The central finding of our article, and what our regression analysis confirms, is that participation in social activism often served as a catalyst for more durable labor organizing within the sector. When employees faced retaliation or clashed with management, many began to recognize their shared vulnerability—not as individual professionals, but as workers. These experiences pushed them toward organizing for stronger protections and better working conditions. In other words, tech labor organizing builds on earlier waves of struggle. It’s a reminder that engaging in conflict can clarify class position and beget further conflict.
Or, as we say quite nicely in the article:
Participation in [social/political] activism generates solidarity among employee-participants. It can also create conflict with management, who see such protest strategies as tarnishing the company’s brand image.

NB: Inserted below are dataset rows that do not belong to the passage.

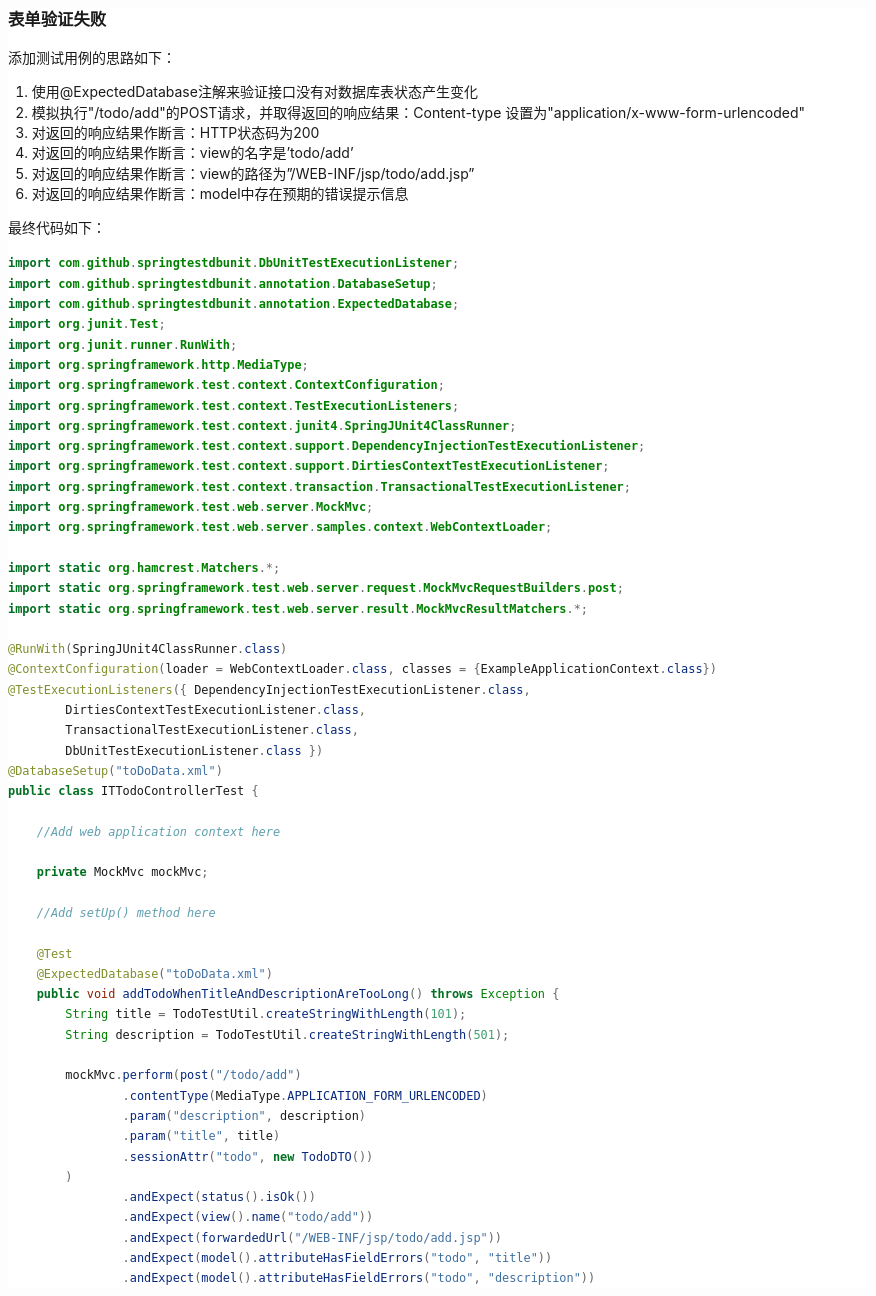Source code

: ### 表单验证失败

添加测试用例的思路如下：

1. 使用@ExpectedDatabase注解来验证接口没有对数据库表状态产生变化
2. 模拟执行"/todo/add"的POST请求，并取得返回的响应结果：Content-type 设置为"application/x-www-form-urlencoded"
3. 对返回的响应结果作断言：HTTP状态码为200
4. 对返回的响应结果作断言：view的名字是’todo/add’
5. 对返回的响应结果作断言：view的路径为”/WEB-INF/jsp/todo/add.jsp”
6. 对返回的响应结果作断言：model中存在预期的错误提示信息

最终代码如下：

```java
import com.github.springtestdbunit.DbUnitTestExecutionListener;
import com.github.springtestdbunit.annotation.DatabaseSetup;
import com.github.springtestdbunit.annotation.ExpectedDatabase;
import org.junit.Test;
import org.junit.runner.RunWith;
import org.springframework.http.MediaType;
import org.springframework.test.context.ContextConfiguration;
import org.springframework.test.context.TestExecutionListeners;
import org.springframework.test.context.junit4.SpringJUnit4ClassRunner;
import org.springframework.test.context.support.DependencyInjectionTestExecutionListener;
import org.springframework.test.context.support.DirtiesContextTestExecutionListener;
import org.springframework.test.context.transaction.TransactionalTestExecutionListener;
import org.springframework.test.web.server.MockMvc;
import org.springframework.test.web.server.samples.context.WebContextLoader;
 
import static org.hamcrest.Matchers.*;
import static org.springframework.test.web.server.request.MockMvcRequestBuilders.post;
import static org.springframework.test.web.server.result.MockMvcResultMatchers.*;
 
@RunWith(SpringJUnit4ClassRunner.class)
@ContextConfiguration(loader = WebContextLoader.class, classes = {ExampleApplicationContext.class})
@TestExecutionListeners({ DependencyInjectionTestExecutionListener.class,
        DirtiesContextTestExecutionListener.class,
        TransactionalTestExecutionListener.class,
        DbUnitTestExecutionListener.class })
@DatabaseSetup("toDoData.xml")
public class ITTodoControllerTest {
 
    //Add web application context here
 
    private MockMvc mockMvc;
 
    //Add setUp() method here
 
    @Test
    @ExpectedDatabase("toDoData.xml")
    public void addTodoWhenTitleAndDescriptionAreTooLong() throws Exception {
        String title = TodoTestUtil.createStringWithLength(101);
        String description = TodoTestUtil.createStringWithLength(501);
 
        mockMvc.perform(post("/todo/add")
                .contentType(MediaType.APPLICATION_FORM_URLENCODED)
                .param("description", description)
                .param("title", title)
                .sessionAttr("todo", new TodoDTO())
        )
                .andExpect(status().isOk())
                .andExpect(view().name("todo/add"))
                .andExpect(forwardedUrl("/WEB-INF/jsp/todo/add.jsp"))
                .andExpect(model().attributeHasFieldErrors("todo", "title"))
                .andExpect(model().attributeHasFieldErrors("todo", "description"))
```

In this way, social activism exposes the previously hidden divide between workers and management, masked by the industry’s techno-utopianism.
Backlash against tech labor uprising
One of the recurring themes of this newsletter is tech labor—and, more broadly, how certain labor arrangements can shape innovation. I’ve argued, in fact, that stable, inclusive, or even empowering labor arrangements, can benefit innovation outcomes. But just as revealing are the breakdowns. The most extreme cases—the moments when labor relations collapse—offer critical insight into what happens when the foundational social contracts that underpin innovation go through an upheaval. In a sense, this article sets the stage for one of those breakdowns.
If the years between 2018 and 2022 marked a flowering of labor organizing in the tech sector, the years since have seen an unmistakable backlash. Rising inflation in 2022 meant the end of the zero-interest-rate-policy, giving tech employers a chance reset labor relations in the industry and dismantle the very conditions that gave rise to the tech labor movement. As we show in our paper, this hasn’t led to the death of labor organizing in the industry. Still, its impacts are far reaching.
Since then, mass layoffs have wiped out tens of thousands of jobs. The very departments that once embodied a more socially conscious tech culture—trust and safety, AI ethics, etc—have also been purged. Diversity and inclusion programs have been dismantled. Internal communication channels once used for open debate have been restricted or shut down altogether. The latest iteration of this hostility comes from the AI startup world, where some founders have openly taken a page from China’s infamous “996” work schedule—9 a.m. to 9 p.m., six days a week (and I’ve written here about how this kind of work model has shaped innovation in China’s internet sector). All of this has made workers more precarious and less willing to organize.
This shift could have a major impact on innovation in the tech sector. A culture of fear and overwork can yield short bursts of productivity, but it in the longer term, it corrodes the trust, creativity, and critical exchange that breakthrough innovation requires. As I’ve written about before, DeepSeek was actually among the only Chinese tech companies that didn’t enforce 996 and other draconian labor practices that were ubiquitous in China’s tech scene, contributing in part to its breakthrough success.
It’s too soon to know exactly how this new age of tech labor austerity will play out. The effects aren’t uniform either—AI researchers get far more leeway than most software engineers. Still, it’s a dynamic worth watching, especially as the US economy bets so heavily on continued breakthroughs in AI.